Sunday, November 30, 2008

Research Paper - Paul Rand

In this entry, I want to introduce to you my research paper about Paul Rand, one of famous American graphic designers. Although Paul Rand has a great collection of logos and trademarks for many organizations, I just pick three pieces of his work to analyze them critically. They are logos for ABC (The American Broadcasting Company), IBM, and Westinghouse. Here is my work:

Paul Rand (August 15, 1914 – November 26, 1996) was a famous American graphic designer of the twentieth century. He was known for great logo and trademark designs such as the logos for Coronet Brandy, NeXT Computers, and English First. Rand studied at the Pratt Institute (1929-32), the Parsons School of Design (1932-33) and the Art Students League (1933-34). He taught at Yale University from 1956. Rand began his career by working for some magazine and newspaper agencies such as Esquire, Apparel Arts, and Direction magazines. Furthermore, he published his principles of graphic design in famous books Thoughts on Design (1947), A Designer’s Art and Design, Form, and Chaos (1985). Inspired by the works of European modernist masters, he combined the style of modern art with corporate identity. This idea was experienced by a series of successful trademarks for major organizations, including the logos of IBM, Westinghouse and ABC.
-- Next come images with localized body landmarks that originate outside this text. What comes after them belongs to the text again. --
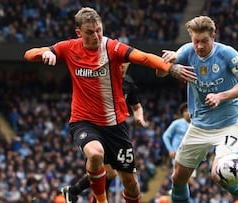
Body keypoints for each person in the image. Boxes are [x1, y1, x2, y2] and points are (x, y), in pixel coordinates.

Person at [24, 7, 196, 203]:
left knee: (131, 184)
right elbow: (29, 54)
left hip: (115, 126)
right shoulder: (69, 47)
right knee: (95, 154)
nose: (96, 35)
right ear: (78, 32)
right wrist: (46, 53)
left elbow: (145, 58)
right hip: (84, 121)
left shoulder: (112, 48)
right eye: (90, 32)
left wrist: (171, 68)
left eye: (99, 30)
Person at [157, 16, 238, 203]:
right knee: (177, 177)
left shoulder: (227, 54)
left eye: (204, 41)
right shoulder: (187, 51)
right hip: (200, 126)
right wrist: (170, 67)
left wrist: (221, 96)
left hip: (229, 124)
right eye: (196, 41)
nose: (200, 46)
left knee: (219, 174)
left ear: (213, 36)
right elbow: (160, 73)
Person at [60, 62, 147, 203]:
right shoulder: (103, 77)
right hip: (97, 129)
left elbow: (136, 106)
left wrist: (139, 116)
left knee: (118, 177)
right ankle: (84, 195)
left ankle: (74, 190)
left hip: (117, 131)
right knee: (106, 169)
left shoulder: (129, 82)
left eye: (125, 62)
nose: (122, 65)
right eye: (120, 61)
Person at [162, 102, 190, 167]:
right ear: (182, 113)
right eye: (185, 111)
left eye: (189, 110)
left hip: (191, 156)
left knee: (188, 177)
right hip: (178, 156)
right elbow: (165, 136)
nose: (188, 112)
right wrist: (170, 150)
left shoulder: (195, 125)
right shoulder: (176, 123)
The 8-bar blue IBM logo designed by Paul Rand is one of the most recognizable trademarks in the world. In this logo, horizontal lines were used to replace the solid letters of its previous versions. Three letters were developed from a square-serif typeface known as City Medium (Communication Arts 1999). They have similar geometric shapes and same visual weight in the composition. Furthermore, blue color makes them stand out against the white background. As a result, the word “IBM” becomes a dominant element in the whole design. The effect of proximity concept of Gestalt theory is very obvious. Close space between each letter unifies them into a specific group. Because the letters are aligned from left to right, they create a sense of continuance. Horizontal lines also contribute to the unity of the design. The regular rhythm of them suggests dynamic movement for the viewer’s eyes. Moreover, the effect of closure created by the strips helps viewers recognize the letters in an interesting way. The stripping lines act as a great grouping tool that makes the logo a well – designed one.


Another famous corporate trademark created by Paul Rand is the redesigned logo for ABC, which is known as “ABC Circle” (Paul Rand – Corporate Identity Designs, Innovation and Excellence 2007). Sans serif typeface is used frequently in logo design and it is the same for this logo. The font of it is sans serif developed by the inspiration from Bauhaus (Communication Arts 1999). All three letters are in lower case and placed inside a circle. Therefore, the composition has a vertical axis to organize them and creates a sense of horizontal symmetry. This kind of balance combining with curved shapes of the letters suggests stability of the design. Moreover, proximity concept of Gestalt is used again as each of the character is placed closed to each other. White is the main color of the letters and it makes the word “abc” becomes a dominant element, which stands out against the dark background. Equal amounts in color, shape, and position of each letter maintain the unity of the word ‘abc’ in the whole composition. As a result, the logo receives a simple recognition as well as memorable content.


The last trademark is Rand’s design for Westinghouse, an American electrical company. The unique element in this logo is the letter “W” which represents electrical circuitry (History of Modern Design 2003). It is constructed by rounded tops of diagonal lines. The effect of continuance concept of Gestalt theory is described through the direction of diagonals lines, which suggests dynamism and motion. Furthermore, circle shapes denote a free movement and protection. Because the circular components overlap the diagonal ones, they seem to form a strong group in the composition. In addition, color of the letterform is black, which contrasts the white background. As a result, the group “W” becomes dominant in the overall composition and its unity is enhanced strongly. The logo is a successful one based on effective combination of overlap proximity and the similarity in symbolized geometric shapes.

In conclusion, the three logos for IBM, ABC, and Westinghouse are best results of Paul Rand’s talent. His typography is innovative because he has interesting ways of bringing letters together to create a visually appealing image, as seen in logos for IBM and ABC. The strength of simplicity is also used in these logos to create a memorable image in viewer’s minds. Furthermore, three Gestalt concepts including closure, proximity, and continuance are used effectively in three logos. Simple geometric shapes and lines, colors in contrast, and good balance between elements in the composition contribute greatly to the unity of each design. His remarkable heritage of trademarks and logos is a clear illustration of his thought: “A logo does not sell (directly), it identifies.” (Logos, Flags, and Escutcheons 1991).

Ok! That’s it. I especially like his thought of logo design in my final conclusion: “A logo does not sell (directly), it identifies”. I hope to receive your comments for my research paper.